Supériorité du sugammadex dans la prévention des complications pulmonaires postopératoires
Les complications pulmonaires postopératoires (CPPO) représentent un enjeu majeur chez les patients chirurgicaux, entraînant une augmentation de la mortalité et des coûts de santé substantiels. Ces complications surviennent chez près de 5 % des patients opérés et sont souvent associées à un bloc neuromusculaire (BNM) résiduel après l’utilisation d’agents curarisants lors d’une anesthésie générale. La néostigmine, agent classique de réversion du BNM, présente des limites liées à ses effets cholinergiques et à son efficacité réduite en cas de bloc profond. Le sugammadex, agent plus récent, encapsule et inactive les agents aminostéroïdiens libres, réduisant potentiellement le risque de paralysie résiduelle et de CPPO. Cette méta-analyse vise à évaluer si le sugammadex surpasse la néostigmine dans la prévention des CPPO.

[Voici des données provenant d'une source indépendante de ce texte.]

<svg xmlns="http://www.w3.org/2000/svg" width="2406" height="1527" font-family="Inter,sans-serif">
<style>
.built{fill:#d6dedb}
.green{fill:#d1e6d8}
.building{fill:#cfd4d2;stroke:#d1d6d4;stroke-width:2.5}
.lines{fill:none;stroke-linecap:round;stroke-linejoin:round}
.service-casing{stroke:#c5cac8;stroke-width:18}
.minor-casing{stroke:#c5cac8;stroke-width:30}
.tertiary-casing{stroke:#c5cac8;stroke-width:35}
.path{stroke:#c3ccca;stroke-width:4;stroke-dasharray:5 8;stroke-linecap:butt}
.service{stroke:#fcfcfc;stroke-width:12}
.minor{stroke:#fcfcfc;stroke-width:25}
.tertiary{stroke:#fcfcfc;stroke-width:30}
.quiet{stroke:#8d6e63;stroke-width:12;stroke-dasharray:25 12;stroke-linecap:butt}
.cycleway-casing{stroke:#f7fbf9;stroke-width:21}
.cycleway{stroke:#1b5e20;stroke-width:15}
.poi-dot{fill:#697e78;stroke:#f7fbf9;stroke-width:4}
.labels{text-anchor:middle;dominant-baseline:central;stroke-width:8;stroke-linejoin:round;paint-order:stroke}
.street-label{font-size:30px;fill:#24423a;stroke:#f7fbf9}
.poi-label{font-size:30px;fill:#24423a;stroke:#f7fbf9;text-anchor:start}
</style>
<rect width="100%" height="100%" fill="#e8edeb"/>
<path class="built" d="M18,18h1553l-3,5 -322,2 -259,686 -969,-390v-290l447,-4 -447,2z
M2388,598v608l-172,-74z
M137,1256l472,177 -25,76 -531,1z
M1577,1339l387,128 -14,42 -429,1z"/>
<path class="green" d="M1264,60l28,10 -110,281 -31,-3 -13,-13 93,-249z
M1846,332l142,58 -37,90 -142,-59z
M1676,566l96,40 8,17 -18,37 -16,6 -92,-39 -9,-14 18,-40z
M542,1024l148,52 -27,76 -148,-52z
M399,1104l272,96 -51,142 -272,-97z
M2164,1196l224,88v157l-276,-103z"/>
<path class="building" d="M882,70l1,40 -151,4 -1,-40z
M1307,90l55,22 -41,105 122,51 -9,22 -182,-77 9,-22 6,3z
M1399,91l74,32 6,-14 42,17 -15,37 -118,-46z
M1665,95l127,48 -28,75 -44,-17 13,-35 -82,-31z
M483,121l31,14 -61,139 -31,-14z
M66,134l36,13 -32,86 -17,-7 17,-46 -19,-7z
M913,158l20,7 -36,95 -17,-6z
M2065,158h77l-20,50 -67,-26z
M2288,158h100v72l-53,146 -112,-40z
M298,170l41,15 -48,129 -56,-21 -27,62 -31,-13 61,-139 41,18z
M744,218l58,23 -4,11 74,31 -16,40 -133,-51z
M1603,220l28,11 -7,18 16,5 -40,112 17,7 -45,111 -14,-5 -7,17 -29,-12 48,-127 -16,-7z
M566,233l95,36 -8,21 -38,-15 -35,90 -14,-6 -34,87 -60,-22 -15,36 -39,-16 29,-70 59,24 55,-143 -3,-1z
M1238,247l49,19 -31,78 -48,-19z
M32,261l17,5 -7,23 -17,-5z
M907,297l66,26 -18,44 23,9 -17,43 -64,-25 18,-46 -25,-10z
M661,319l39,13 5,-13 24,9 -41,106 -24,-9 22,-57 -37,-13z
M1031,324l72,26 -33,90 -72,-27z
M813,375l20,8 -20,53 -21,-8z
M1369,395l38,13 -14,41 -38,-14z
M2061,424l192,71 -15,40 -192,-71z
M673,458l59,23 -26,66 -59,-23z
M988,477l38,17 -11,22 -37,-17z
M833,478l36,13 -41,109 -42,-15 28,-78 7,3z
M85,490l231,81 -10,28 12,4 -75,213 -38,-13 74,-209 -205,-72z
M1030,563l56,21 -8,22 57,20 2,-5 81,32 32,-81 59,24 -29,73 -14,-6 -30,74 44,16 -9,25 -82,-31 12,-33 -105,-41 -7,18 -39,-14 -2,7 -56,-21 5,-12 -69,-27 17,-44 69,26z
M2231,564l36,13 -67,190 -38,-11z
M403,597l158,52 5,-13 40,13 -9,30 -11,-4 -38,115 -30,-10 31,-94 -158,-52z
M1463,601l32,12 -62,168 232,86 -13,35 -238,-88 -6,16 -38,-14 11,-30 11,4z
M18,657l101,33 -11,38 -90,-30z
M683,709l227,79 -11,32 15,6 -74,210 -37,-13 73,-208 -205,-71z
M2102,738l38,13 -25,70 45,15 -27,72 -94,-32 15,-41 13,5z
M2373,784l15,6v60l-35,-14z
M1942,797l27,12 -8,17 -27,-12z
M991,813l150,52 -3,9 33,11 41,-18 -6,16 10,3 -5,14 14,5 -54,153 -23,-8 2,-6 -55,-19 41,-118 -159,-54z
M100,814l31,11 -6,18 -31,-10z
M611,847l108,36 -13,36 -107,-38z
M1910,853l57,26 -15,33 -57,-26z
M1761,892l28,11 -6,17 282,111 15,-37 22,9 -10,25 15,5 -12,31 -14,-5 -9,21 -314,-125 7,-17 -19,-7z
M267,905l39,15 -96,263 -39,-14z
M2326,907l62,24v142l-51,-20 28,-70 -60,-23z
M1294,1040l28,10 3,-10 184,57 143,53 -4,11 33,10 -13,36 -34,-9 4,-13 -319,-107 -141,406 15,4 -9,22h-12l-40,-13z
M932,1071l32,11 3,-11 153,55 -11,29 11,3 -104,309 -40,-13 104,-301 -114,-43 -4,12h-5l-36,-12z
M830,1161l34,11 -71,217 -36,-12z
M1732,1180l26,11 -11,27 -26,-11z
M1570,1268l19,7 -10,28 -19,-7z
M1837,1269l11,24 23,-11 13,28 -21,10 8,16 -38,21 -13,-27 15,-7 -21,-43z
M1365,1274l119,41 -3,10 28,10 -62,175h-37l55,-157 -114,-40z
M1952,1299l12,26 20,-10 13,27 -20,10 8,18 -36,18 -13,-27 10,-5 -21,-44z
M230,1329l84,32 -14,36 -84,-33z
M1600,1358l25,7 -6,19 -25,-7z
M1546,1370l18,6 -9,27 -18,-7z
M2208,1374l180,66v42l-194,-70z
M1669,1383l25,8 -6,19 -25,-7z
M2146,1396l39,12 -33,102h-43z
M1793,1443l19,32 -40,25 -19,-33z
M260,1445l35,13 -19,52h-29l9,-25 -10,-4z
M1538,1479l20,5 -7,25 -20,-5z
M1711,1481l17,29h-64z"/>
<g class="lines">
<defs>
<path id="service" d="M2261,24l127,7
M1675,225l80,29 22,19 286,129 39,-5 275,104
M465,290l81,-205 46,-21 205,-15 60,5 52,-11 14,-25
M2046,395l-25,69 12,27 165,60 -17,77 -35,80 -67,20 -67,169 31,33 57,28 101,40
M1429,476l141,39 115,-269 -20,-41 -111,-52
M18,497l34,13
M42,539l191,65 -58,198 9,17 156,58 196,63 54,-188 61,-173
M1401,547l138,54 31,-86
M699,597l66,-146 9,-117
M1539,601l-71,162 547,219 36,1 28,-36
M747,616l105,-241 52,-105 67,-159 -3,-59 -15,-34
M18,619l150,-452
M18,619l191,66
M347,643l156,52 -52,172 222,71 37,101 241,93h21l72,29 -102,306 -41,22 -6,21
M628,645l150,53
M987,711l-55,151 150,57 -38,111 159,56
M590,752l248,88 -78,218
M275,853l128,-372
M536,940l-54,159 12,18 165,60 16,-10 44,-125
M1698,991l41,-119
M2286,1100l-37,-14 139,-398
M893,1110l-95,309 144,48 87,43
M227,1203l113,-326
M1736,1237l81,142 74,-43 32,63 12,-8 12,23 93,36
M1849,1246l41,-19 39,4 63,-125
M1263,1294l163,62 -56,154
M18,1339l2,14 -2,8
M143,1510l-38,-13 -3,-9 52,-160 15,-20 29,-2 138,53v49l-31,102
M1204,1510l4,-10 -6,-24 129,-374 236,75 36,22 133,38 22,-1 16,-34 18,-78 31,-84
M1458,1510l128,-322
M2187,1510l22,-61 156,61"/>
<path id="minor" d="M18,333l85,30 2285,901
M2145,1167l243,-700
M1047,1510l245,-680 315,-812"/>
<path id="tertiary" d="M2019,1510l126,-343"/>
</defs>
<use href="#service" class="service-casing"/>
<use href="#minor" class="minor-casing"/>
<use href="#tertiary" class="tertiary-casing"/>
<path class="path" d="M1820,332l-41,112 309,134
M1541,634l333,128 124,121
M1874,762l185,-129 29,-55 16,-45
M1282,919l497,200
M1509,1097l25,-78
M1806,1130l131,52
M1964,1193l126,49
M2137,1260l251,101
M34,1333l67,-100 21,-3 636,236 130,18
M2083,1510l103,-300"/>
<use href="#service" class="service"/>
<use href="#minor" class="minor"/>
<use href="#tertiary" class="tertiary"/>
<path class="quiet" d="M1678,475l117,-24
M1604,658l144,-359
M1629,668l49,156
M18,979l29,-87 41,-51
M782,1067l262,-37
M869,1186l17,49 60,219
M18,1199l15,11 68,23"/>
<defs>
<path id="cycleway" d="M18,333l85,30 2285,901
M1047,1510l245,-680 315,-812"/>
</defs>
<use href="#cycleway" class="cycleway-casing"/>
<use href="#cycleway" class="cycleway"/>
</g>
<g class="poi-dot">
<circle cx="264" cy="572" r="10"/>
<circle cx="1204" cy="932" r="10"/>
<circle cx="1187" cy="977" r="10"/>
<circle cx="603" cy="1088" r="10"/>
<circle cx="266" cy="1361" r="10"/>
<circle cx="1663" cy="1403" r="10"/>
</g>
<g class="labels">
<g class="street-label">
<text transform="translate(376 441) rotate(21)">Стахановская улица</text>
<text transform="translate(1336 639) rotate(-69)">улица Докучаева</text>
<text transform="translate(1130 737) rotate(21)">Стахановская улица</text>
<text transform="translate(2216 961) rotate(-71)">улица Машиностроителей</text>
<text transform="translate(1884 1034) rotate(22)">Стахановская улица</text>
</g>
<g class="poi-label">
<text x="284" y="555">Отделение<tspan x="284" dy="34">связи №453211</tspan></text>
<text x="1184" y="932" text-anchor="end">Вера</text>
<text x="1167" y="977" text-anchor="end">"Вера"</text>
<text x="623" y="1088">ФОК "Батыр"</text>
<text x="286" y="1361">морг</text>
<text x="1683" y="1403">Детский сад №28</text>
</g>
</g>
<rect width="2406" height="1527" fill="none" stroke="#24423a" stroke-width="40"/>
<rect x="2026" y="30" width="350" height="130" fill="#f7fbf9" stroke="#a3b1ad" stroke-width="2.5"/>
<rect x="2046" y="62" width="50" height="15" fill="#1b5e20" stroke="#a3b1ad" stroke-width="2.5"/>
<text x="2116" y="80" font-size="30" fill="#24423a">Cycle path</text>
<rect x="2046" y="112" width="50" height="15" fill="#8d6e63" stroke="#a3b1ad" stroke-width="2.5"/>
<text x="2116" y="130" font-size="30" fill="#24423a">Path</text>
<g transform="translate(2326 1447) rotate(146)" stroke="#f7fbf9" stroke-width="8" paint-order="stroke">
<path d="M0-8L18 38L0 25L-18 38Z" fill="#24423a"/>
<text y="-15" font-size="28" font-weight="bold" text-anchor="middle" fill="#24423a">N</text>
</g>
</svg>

Une recherche exhaustive a été menée dans les bases PubMed, Embase, Web of Science, Medline, Cochrane Library, Wanfang, China National Knowledge Infrastructure et Chinese BioMedical Literature Databases, jusqu’au 24 juin 2021. Les critères d’inclusion concernaient des patients ≥18 ans, comparant sugammadex et néostigmine pour la réversion du BNM, avec les CPPO comme critère principal. Les critères secondaires incluaient des CPPO spécifiques (pneumonie, insuffisance respiratoire, atélectasie). Les essais contrôlés randomisés (ECR) et études de cohorte étaient inclus, excluant les rapports de cas, revues et communications.
Dix-sept études ont été retenues (9 ECR, 8 études de cohorte). L’incidence des CPPO composites a été analysée dans six études de cohorte et un ECR. Les données regroupées des cohortes montrent une réduction significative du risque avec le sugammadex (risque relatif [RR] : 0,73 ; intervalle de confiance [IC] à 95 % : 0,60–0,89 ; p = 0,002 ; hétérogénéité I² = 81 %). Cependant, les preuves restent limitées par le faible nombre d’ECR et les facteurs confusionnels dans les cohortes. Un seul ECR a rapporté des CPPO composites, avec une incidence inférieure sous sugammadex, mais des biais méthodologiques non précisés.
Concernant les CPPO spécifiques, les cohortes regroupées indiquent une réduction significative de la pneumonie (RR : 0,64 ; IC95 % : 0,48–0,86 ; I² = 42 %) et de l’insuffisance respiratoire (RR : 0,48 ; IC95 % : 0,41–0,56 ; I² = 0 %) avec le sugammadex. En revanche, les ECR n’ont pas montré de différence significative pour la pneumonie (RR : 0,58 ; IC95 % : 0,24–1,40 ; I² = 0 %), et aucun cas d’insuffisance respiratoire n’a été rapporté. Pour l’atélectasie, aucune différence n’a été observée, ni dans les ECR (RR : 0,85 ; IC95 % : 0,69–1,05 ; I² = 0 %) ni dans les cohortes (RR : 1,01 ; IC95 % : 0,87–1,18 ; I² = 0 %).
Les résultats suggèrent un avantage potentiel du sugammadex dans la réduction des CPPO, notamment dans les études observationnelles. Cependant, l’absence de données robustes issues d’ECR de grande ampleur limite les conclusions. La faible incidence des CPPO dans les populations standard nécessite des études supplémentaires, en particulier chez les patients à haut risque.
Les limites incluent le nombre insuffisant d’ECR sur les CPPO composites, une hétérogénéité marquée et des délais variables d’évaluation des CPPO. Une analyse par sous-groupes selon l’âge montre une réduction des CPPO composites avec le sugammadex chez les <60 ans (RR : 0,74 ; IC95 % : 0,69–0,80 ; I² = 0 %), mais aucun effet significatif chez les ≥60 ans (RR : 0,58 ; IC95 % : 0,29–1,16 ; I² = 90 %).
En conclusion, bien que les données des cohortes suggèrent une réduction des CPPO sous sugammadex, des ECR bien conçus sont nécessaires pour confirmer ces résultats, en particulier chez les patients fragiles. Cette méta-analyse contribue au débat sur l’optimisation de la réversion du BNM pour améliorer le pronostic postopératoire.